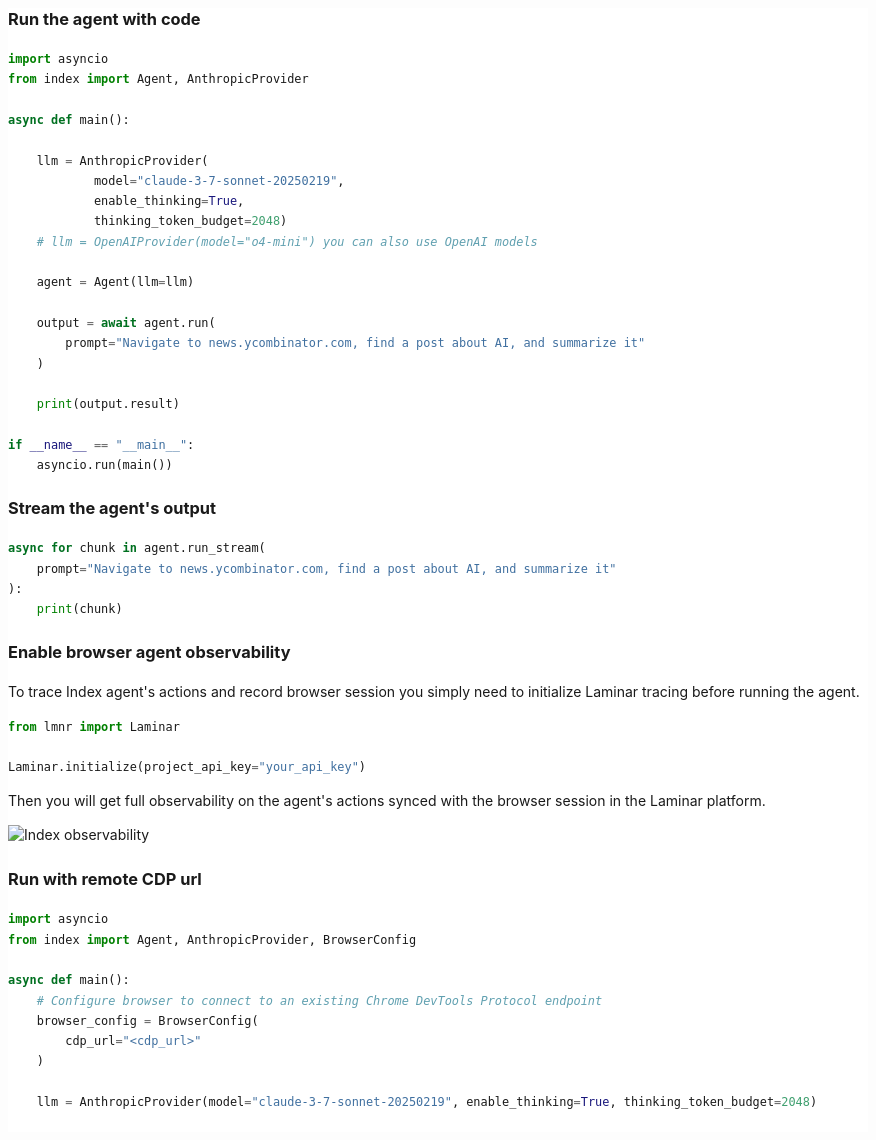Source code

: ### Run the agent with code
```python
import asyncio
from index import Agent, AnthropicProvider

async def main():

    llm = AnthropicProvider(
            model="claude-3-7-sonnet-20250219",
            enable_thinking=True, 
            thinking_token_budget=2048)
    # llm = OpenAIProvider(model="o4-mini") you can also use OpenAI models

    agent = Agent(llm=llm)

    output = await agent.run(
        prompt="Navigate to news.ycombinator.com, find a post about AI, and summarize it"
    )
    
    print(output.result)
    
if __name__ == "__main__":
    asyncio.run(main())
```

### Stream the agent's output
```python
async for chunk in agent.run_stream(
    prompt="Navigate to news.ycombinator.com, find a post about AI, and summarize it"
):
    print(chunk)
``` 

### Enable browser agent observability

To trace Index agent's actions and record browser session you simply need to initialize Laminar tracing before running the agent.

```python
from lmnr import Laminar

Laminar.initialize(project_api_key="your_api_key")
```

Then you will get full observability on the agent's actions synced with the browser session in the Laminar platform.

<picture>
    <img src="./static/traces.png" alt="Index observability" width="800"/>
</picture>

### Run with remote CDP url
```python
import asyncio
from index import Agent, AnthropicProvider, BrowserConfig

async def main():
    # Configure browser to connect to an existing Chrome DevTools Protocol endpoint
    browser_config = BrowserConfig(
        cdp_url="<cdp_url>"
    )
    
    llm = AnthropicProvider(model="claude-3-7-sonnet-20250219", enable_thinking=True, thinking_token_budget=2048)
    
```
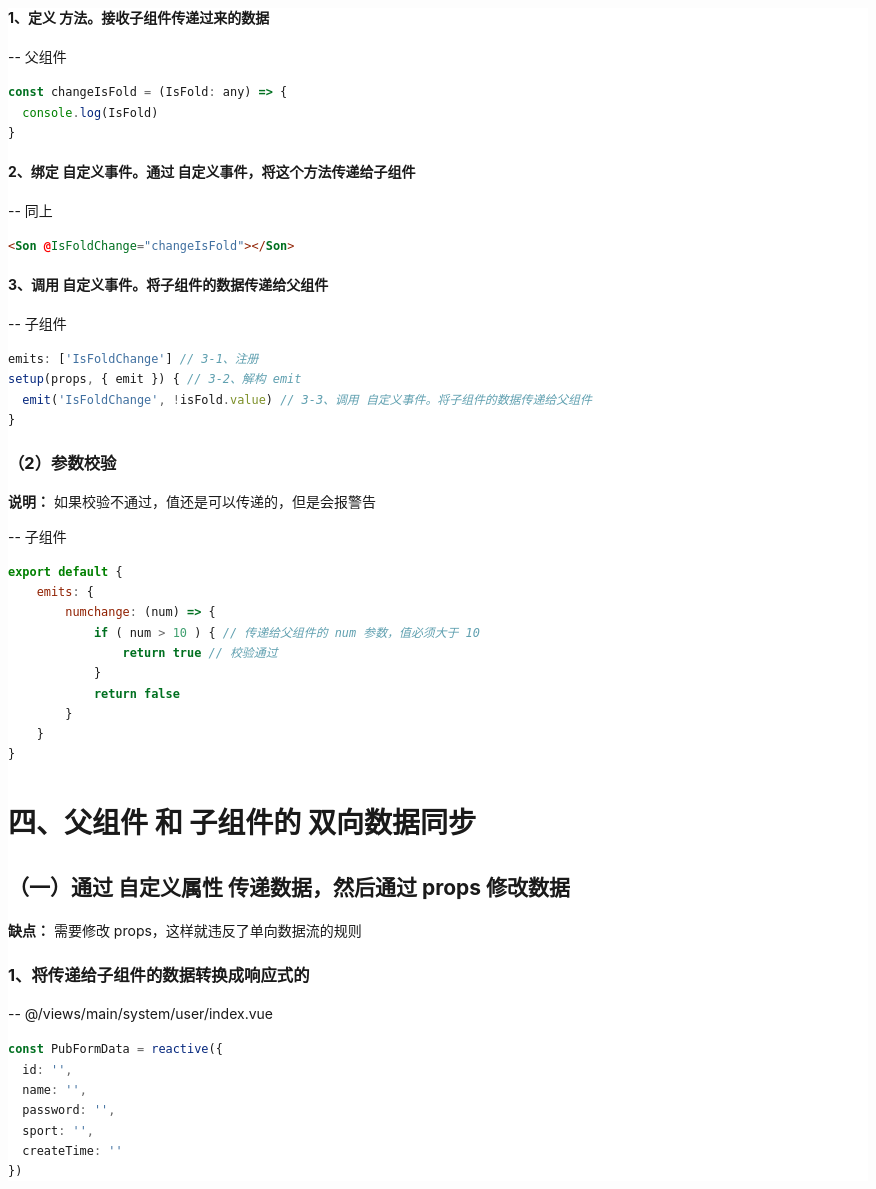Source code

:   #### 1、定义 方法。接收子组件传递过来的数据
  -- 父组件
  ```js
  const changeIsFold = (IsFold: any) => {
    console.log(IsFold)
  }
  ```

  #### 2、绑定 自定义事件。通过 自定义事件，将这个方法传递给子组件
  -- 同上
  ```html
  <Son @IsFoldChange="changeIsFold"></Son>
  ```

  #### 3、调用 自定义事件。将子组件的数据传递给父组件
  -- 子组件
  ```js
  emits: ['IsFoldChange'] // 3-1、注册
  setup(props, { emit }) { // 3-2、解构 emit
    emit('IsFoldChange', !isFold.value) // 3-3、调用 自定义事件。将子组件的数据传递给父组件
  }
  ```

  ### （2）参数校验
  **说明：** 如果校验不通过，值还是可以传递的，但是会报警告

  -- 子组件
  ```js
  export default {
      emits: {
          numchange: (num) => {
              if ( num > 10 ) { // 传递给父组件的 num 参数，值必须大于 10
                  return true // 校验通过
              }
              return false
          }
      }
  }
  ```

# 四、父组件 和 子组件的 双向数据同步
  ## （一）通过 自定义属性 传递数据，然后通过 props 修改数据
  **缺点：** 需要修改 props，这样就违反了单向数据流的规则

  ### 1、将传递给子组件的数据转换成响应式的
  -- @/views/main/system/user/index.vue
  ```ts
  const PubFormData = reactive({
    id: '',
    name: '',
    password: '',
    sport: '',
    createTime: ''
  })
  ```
==================================================
What this task involves – Each record should be printed exactly as it appears, leaving the pictures out.

Answer box –
Source code

: ### Run the agent with code
```python
import asyncio
from index import Agent, AnthropicProvider

async def main():

    llm = AnthropicProvider(
            model="claude-3-7-sonnet-20250219",
            enable_thinking=True, 
            thinking_token_budget=2048)
    # llm = OpenAIProvider(model="o4-mini") you can also use OpenAI models

    agent = Agent(llm=llm)

    output = await agent.run(
        prompt="Navigate to news.ycombinator.com, find a post about AI, and summarize it"
    )
    
    print(output.result)
    
if __name__ == "__main__":
    asyncio.run(main())
```

### Stream the agent's output
```python
async for chunk in agent.run_stream(
    prompt="Navigate to news.ycombinator.com, find a post about AI, and summarize it"
):
    print(chunk)
``` 

### Enable browser agent observability

To trace Index agent's actions and record browser session you simply need to initialize Laminar tracing before running the agent.

```python
from lmnr import Laminar

Laminar.initialize(project_api_key="your_api_key")
```

Then you will get full observability on the agent's actions synced with the browser session in the Laminar platform.

<picture>
    <img src="./static/traces.png" alt="Index observability" width="800"/>
</picture>

### Run with remote CDP url
```python
import asyncio
from index import Agent, AnthropicProvider, BrowserConfig

async def main():
    # Configure browser to connect to an existing Chrome DevTools Protocol endpoint
    browser_config = BrowserConfig(
        cdp_url="<cdp_url>"
    )
    
    llm = AnthropicProvider(model="claude-3-7-sonnet-20250219", enable_thinking=True, thinking_token_budget=2048)
    
```
Source code

:   #### 1、定义 方法。接收子组件传递过来的数据
  -- 父组件
  ```js
  const changeIsFold = (IsFold: any) => {
    console.log(IsFold)
  }
  ```

  #### 2、绑定 自定义事件。通过 自定义事件，将这个方法传递给子组件
  -- 同上
  ```html
  <Son @IsFoldChange="changeIsFold"></Son>
  ```

  #### 3、调用 自定义事件。将子组件的数据传递给父组件
  -- 子组件
  ```js
  emits: ['IsFoldChange'] // 3-1、注册
  setup(props, { emit }) { // 3-2、解构 emit
    emit('IsFoldChange', !isFold.value) // 3-3、调用 自定义事件。将子组件的数据传递给父组件
  }
  ```

  ### （2）参数校验
  **说明：** 如果校验不通过，值还是可以传递的，但是会报警告

  -- 子组件
  ```js
  export default {
      emits: {
          numchange: (num) => {
              if ( num > 10 ) { // 传递给父组件的 num 参数，值必须大于 10
                  return true // 校验通过
              }
              return false
          }
      }
  }
  ```

# 四、父组件 和 子组件的 双向数据同步
  ## （一）通过 自定义属性 传递数据，然后通过 props 修改数据
  **缺点：** 需要修改 props，这样就违反了单向数据流的规则

  ### 1、将传递给子组件的数据转换成响应式的
  -- @/views/main/system/user/index.vue
  ```ts
  const PubFormData = reactive({
    id: '',
    name: '',
    password: '',
    sport: '',
    createTime: ''
  })
  ```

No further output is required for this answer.